Lo scrittore Alessandro D’Avenia condivide con i propri lettori lo sfogo di una docente che si è sentita umiliata durante il concorso ordinario secondaria.
L’insegnante è stata costretta a fare i calcoli sulle braccia. Inutilmente, perché alla fine è stata bocciata.
“Comincio a scrivere sulle braccia: dopo cinque esercizi non ho più spazio. Non ho più parti del corpo scoperte da segnare. Svolgo il test smarrita e umiliata. Ma cosa siamo? Un concorso svolto sul corpo?” racconta.
“Finisce il tempo. Il tecnico d’aula verifica i risultati: tutti bocciati. Il presidente di commissione commenta: «Non mi è mai capitato un concorso in cui in 2 giorni ci siano zero promossi” conclude.
D’Avenia commenta l’episodio sul Corriere della Sera: “Questa lettera, una delle tante ricevute in queste settimane di concorsi, mostra come, nel nostro sistema di reclutamento scolastico, manchi proprio la «politica»: sono assenti la tecnica (test inadeguato a reclutare un professionista dell’educazione) e la cura (costrizione a scrivere sul proprio corpo). L’agire politico è sostituito da quello burocratico“.
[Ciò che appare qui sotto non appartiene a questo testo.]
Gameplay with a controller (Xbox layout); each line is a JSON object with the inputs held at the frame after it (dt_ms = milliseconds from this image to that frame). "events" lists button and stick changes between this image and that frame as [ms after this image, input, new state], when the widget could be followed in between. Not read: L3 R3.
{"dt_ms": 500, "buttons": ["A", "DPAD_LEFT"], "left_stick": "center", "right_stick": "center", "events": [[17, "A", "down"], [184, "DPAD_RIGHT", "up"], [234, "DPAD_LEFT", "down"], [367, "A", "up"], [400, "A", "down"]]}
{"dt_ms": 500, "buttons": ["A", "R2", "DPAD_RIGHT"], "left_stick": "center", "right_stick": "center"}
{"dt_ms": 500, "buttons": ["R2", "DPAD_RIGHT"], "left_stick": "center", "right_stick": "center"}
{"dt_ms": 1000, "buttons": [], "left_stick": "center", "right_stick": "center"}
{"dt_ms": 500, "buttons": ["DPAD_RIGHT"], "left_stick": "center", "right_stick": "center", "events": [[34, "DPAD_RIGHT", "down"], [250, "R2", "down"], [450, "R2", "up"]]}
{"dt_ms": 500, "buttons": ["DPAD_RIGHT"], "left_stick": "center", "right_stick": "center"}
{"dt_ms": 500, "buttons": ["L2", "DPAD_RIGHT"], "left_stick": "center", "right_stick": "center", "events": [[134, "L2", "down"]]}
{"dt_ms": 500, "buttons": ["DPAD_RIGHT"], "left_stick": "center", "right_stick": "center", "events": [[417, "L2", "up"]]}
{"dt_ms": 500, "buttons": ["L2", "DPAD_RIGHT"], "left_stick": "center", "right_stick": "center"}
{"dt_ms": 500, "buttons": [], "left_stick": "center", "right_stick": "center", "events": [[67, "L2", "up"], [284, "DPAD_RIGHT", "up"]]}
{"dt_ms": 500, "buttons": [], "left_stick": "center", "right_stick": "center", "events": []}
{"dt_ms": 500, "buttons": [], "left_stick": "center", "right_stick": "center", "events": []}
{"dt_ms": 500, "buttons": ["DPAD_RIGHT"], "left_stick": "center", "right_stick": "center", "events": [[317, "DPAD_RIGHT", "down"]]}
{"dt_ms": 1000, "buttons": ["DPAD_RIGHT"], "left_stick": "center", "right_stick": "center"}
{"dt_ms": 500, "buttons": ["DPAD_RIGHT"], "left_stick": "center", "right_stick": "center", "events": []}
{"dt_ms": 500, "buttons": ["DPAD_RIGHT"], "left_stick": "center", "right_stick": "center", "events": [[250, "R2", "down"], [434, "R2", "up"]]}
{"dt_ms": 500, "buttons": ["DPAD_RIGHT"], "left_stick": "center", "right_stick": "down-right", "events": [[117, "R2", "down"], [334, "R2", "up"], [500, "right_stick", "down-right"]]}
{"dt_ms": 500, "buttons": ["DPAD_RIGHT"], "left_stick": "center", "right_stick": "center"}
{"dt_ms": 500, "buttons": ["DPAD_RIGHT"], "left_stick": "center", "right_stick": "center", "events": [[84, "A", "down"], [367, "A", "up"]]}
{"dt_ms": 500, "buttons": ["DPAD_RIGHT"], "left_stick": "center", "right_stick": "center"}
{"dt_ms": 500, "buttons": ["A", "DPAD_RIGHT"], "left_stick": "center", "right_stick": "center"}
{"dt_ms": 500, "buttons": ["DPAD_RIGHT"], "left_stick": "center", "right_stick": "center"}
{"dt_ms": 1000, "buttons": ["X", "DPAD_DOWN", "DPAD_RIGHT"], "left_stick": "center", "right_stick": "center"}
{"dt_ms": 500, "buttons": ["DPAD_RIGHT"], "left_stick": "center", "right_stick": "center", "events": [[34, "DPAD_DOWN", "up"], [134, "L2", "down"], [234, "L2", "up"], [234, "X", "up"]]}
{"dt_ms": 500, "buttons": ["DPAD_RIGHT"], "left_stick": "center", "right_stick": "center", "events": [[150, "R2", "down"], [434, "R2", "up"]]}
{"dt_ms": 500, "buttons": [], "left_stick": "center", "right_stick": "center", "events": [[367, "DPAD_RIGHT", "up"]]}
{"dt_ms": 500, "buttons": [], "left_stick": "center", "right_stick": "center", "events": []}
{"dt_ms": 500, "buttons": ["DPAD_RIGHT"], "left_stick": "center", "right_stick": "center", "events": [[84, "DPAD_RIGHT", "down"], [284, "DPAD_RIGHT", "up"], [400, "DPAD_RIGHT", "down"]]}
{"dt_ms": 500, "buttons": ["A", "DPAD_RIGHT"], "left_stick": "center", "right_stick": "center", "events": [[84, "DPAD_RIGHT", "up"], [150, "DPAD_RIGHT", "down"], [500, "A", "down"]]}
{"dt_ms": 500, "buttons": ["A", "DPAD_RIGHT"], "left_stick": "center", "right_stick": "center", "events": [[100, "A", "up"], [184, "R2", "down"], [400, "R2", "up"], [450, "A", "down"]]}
“Un modo di governare corpi e anime inaccettabile a cui non ci ribelliamo forse perché non riusciamo più a farlo, presi come siamo dalla sopravvivenza. Ipnotizzati da una comunicazione centrata sul perenne stato di emergenza (pandemia, guerra…) che imprigiona nella paura anime e corpi, non curiamo ferite incancrenite: burnout dei docenti, precariato abnorme (20% dei docenti), numero di concorsi illegale (dal 2000 solo tre: per legge dovrebbero essere triennali), abbandono scolastico al 15%, scarso benessere degli alunni a scuola (il 75% dice di star male a scuola), edilizia scolastica inadeguata…” continua.
“Questo governo, essendo più o meno trasversale, avrebbe potuto occuparsi del sistema scolastico portando a termine riforme su cui ci dovrebbe essere un «consenso» derivante dal «buonsenso», a prescindere dal colore politico: riforme che riguardano circa dieci milioni di persone (1 milione tra docenti e collaboratori e 9 milioni di ragazzi), un sesto della popolazione che ha bisogno di «cura»” conclude.